Cisco finds telecommuting increases productivity and job satisfaction

Anthony Capkun
July 13, 2009
July 13, 2009The Teleworker Survey conducted by Cisco of nearly 2000 employees to evaluate the social, economic and environmental impacts associated with telecommuting revealed a majority of respondents experienced a significant increase in work-life flexibility, productivity and overall satisfaction as a result of their ability to work remotely.
As the modern workforce continues to evolve and globalize, more companies are evaluating a telecommuting strategy to save costs and lower carbon emissions as well as to retain top talent, says Cisco.
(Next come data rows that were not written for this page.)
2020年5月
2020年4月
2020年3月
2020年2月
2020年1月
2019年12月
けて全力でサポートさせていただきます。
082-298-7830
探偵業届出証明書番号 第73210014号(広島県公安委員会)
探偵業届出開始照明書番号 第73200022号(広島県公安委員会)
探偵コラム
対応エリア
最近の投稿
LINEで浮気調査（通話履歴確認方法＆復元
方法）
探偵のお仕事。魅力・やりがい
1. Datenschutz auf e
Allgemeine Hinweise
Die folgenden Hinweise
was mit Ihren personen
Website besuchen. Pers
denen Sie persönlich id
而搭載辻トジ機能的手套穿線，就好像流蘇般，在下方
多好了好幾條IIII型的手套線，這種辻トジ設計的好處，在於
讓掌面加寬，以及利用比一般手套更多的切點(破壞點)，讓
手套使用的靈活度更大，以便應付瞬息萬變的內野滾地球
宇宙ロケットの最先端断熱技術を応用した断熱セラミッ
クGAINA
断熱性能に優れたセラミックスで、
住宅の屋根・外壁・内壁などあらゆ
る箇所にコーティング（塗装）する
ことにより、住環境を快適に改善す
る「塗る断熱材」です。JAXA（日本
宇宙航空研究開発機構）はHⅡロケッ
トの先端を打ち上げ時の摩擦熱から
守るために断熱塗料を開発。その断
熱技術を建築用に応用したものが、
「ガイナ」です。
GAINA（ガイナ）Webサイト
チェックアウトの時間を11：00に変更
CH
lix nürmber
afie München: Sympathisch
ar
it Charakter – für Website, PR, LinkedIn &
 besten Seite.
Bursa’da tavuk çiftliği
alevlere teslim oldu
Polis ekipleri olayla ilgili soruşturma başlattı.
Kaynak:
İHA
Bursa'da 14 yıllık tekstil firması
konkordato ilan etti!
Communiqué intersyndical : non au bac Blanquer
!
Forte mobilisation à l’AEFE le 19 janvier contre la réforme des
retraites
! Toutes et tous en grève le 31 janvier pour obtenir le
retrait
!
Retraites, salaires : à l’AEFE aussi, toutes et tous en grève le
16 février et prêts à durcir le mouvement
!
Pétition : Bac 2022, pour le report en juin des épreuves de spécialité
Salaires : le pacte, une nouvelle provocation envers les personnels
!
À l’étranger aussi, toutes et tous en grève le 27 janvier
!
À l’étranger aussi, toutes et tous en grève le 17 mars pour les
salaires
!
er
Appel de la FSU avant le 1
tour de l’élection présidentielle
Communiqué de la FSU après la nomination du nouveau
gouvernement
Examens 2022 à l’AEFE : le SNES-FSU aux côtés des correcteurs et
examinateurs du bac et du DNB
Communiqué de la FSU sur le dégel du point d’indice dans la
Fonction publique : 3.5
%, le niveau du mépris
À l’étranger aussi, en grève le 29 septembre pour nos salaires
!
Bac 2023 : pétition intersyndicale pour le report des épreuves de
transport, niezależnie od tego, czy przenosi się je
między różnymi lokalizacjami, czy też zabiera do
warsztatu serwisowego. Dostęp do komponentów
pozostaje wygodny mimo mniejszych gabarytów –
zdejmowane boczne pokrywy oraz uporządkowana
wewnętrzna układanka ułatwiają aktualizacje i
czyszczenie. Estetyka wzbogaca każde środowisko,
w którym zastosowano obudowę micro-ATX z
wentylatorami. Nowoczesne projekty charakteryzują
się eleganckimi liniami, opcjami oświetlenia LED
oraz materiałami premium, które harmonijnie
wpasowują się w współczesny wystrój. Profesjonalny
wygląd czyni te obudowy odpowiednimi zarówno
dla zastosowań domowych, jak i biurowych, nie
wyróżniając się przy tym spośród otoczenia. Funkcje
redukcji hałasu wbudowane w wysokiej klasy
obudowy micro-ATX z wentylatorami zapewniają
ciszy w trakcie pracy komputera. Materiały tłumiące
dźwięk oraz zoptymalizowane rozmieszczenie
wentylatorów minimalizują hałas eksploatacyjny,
For them, Cisco’s survey highlights the gains that a sound telecommuting strategy provides for employees and employers alike.

According to Cisco’s Internet Business Services Group (the company’s global strategic consulting arm), the company has generated an estimated annual savings of $277 million in productivity by allowing employees to telecommute and telework. In addition, with the steady adoption of enterprise-class remote connectivity solutions, Cisco anticipates that employees and employers will continue to see a rise in the benefits associated with telecommuting.

Cisco says its next-generation workforce employees spend about 63% of their time communicating and collaborating. 40% of employees say they are not located in the same city as their manager, and the average employee now telecommutes 2.0 days per week. 60% of the time saved by telecommuting is spent working and 40% spent on personal time.

About 69% of the employees surveyed cited higher productivity when working remote, and 75% of those surveyed said the timeliness of their work improved. By telecommuting, 83% of employees said their ability to communicate and collaborate with co-workers was the same as, if not better, than it was when working onsite. 67% of survey respondents said their overall work quality improved when telecommuting. An improved quality of life through telecommuting was cited by 80% of respondents. Telecommuting can also lead to a higher employee retention rate, says Cisco, as more than 91% of respondents say telecommuting is somewhat or very important to their overall satisfaction.

“In the age of a global market, time and distance separates people and workspaces. Cisco has long recognized that telecommuting and collaborative technologies are effective in breaking down separation barriers and enabling the transition to the borderless enterprise,” said Rami Mazid, vice-president, global client services and operations, Cisco. “In addition, as demonstrated by our recent study, a properly executed program for telecommuting can be extremely effective at unlocking employee potential by increasing work-life balance, productivity and overall satisfaction.”